I ran it twice on the cluster node that hosted the pod / container which I ran the dig
command in and filtered out the packet that contained the DNS server’s answer. The first run was with an MTU size of 1500, so the packet was dropped. Then I increased the MTU size to 9001, which means that the packet made it back to dig
. The two listings below show the (edited) output of pwru
(the exact command was pwru --all-kmods --output-meta 'udp and src port 9053'
).
Listing 1. Output of pwru
(edited), MTU = 1500 octets in the cluster
...
ip_forward netns=4026531992 mark=0x0 ifindex=5 proto=8 mtu=1500 len=2379
__icmp_send netns=4026531992 mark=0x0 ifindex=5 proto=8 mtu=1500 len=2379
...
Listing 2. Output of pwru
(edited), MTU = 9001 octets in the cluster
...
ip_forward netns=4026531992 mark=0x0 ifindex=3 proto=8 mtu=9001 len=2379
...
ip_output netns=4026531992 mark=0x0 ifindex=3 proto=8 mtu=9001 len=2379
...
netif_rx netns=4026533409 mark=0x0 ifindex=3 proto=8 mtu=9001 len=2379
...
ip_rcv netns=4026533409 mark=0x0 ifindex=3 proto=8 mtu=9001 len=2379
...
udp_rcv netns=4026533409 mark=0x0 ifindex=3 proto=8 mtu=9001 len=2359
...
skb_consume_udp netns=0 mark=0x0 ifindex=0 proto=8 mtu=0 len=2351
In both cases the trace started with the same 22 kernel functions, of which I show only the last in the listings, ip_forward
. After this function the traces looked very different, so it seemed to me that it might be the one worth looking at in more detail.
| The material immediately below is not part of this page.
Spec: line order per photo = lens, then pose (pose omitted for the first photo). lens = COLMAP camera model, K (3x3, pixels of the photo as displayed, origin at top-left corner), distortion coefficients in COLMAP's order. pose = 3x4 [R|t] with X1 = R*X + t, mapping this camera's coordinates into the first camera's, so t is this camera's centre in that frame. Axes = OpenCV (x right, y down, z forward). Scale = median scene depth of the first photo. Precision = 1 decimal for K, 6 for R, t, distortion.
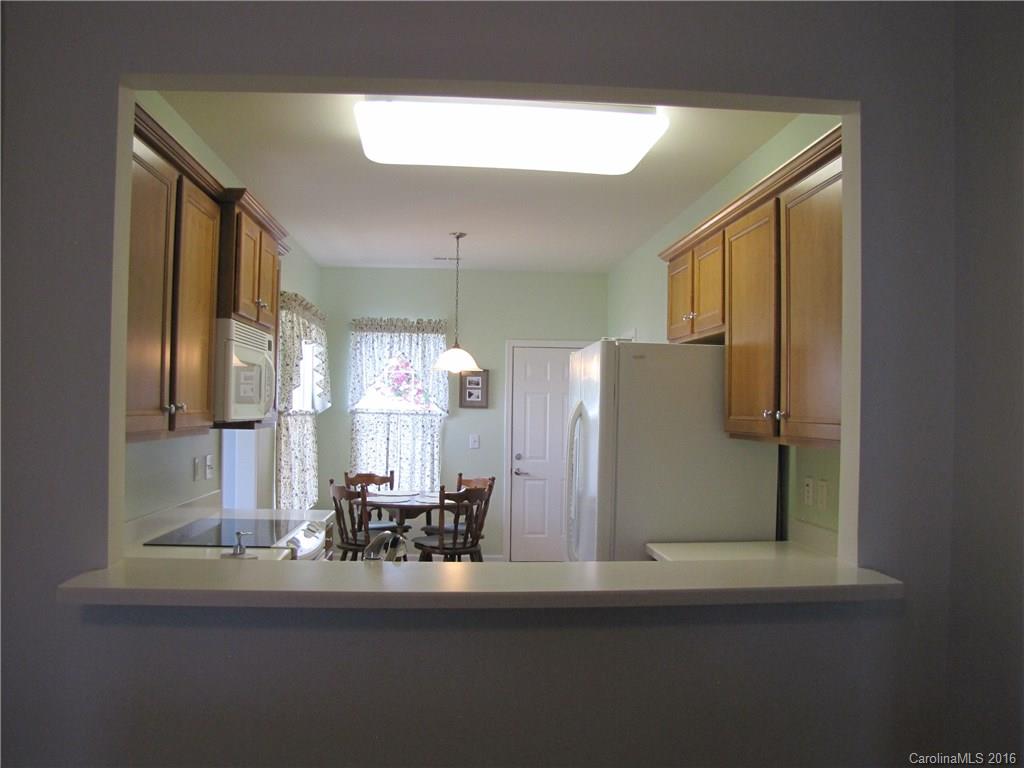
lens RADIAL K [[858.2, 0, 510.9], [0, 858.2, 399.8], [0, 0, 1]] dist [-0.189712, 0.169241]
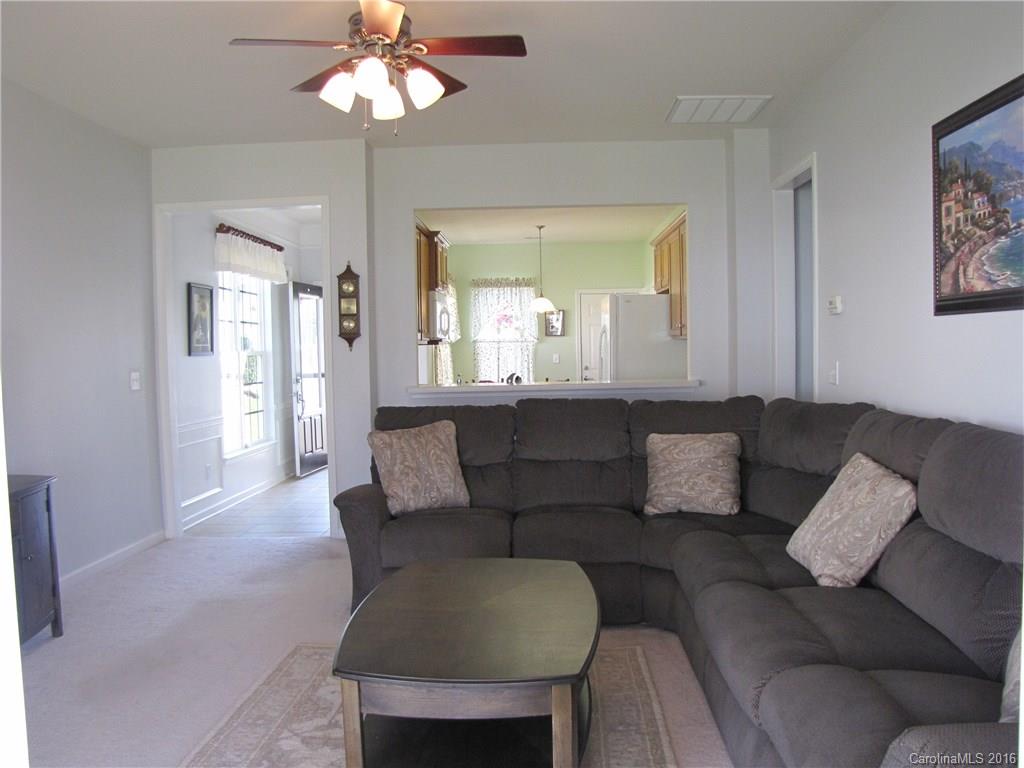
lens RADIAL K [[858.2, 0, 510.9], [0, 858.2, 399.8], [0, 0, 1]] dist [-0.189712, 0.169241]
pose [[0.993858, -0.025905, -0.107591, 0.038388], [0.033237, 0.997204, 0.066925, 0.018154], [0.105556, -0.070090, 0.991940, -0.502454]]
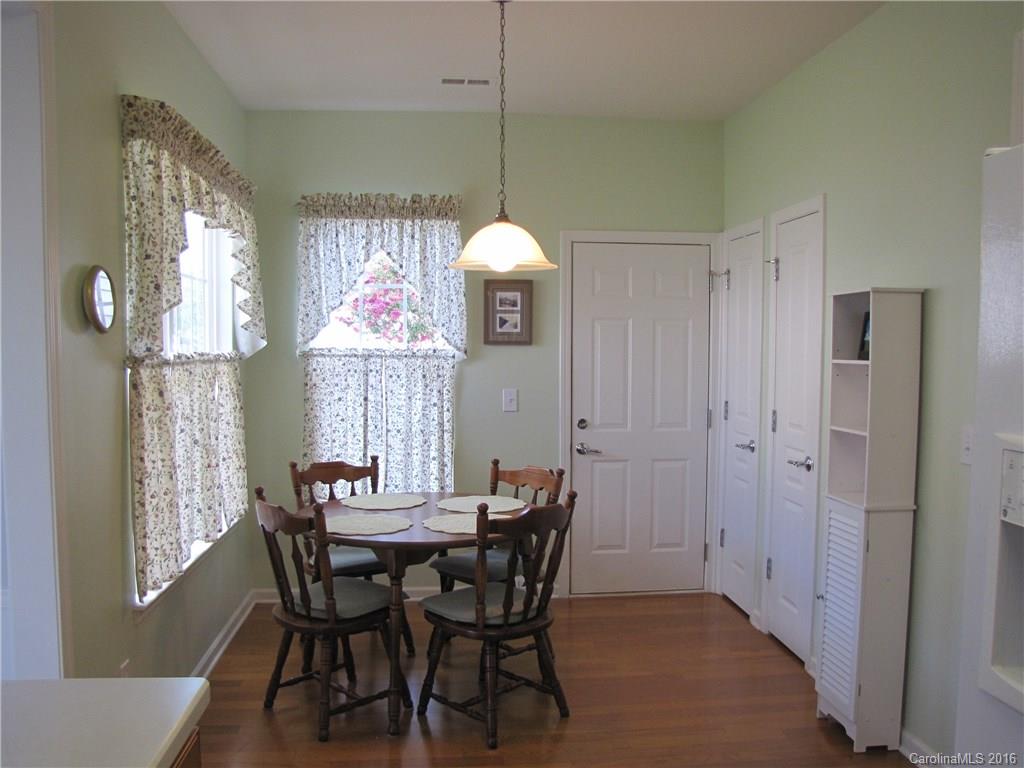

As I said before, I am by no means familiar with the network stack of Linux, but when I looked at the source code of this function I found that I could follow it quite easily nonetheless. In line 136 the size of the packet that is about to be forwarded is checked against the MTU of the route for this packet (the function ip_exceeds_mtu
). If the packet is larger than the MTU the exact same ICMP message that I saw in the network trace (Destination Unreachable (Fragmentation needed)) is sent (by the function icmp_send
) and the packet is dropped. So pwru
helped me locate the source of our problem down to a single line in the kernel code, which I think is really cool :-)
In the trace for the second case (MTU set to 9001 octets) ip_forward
was followed by a lot more functions, of which in the listing I only show a few that I thought indicate that the packet was actually delivered to dig
. But I didn’t investigate this case further, so I’m not going to go into any details here.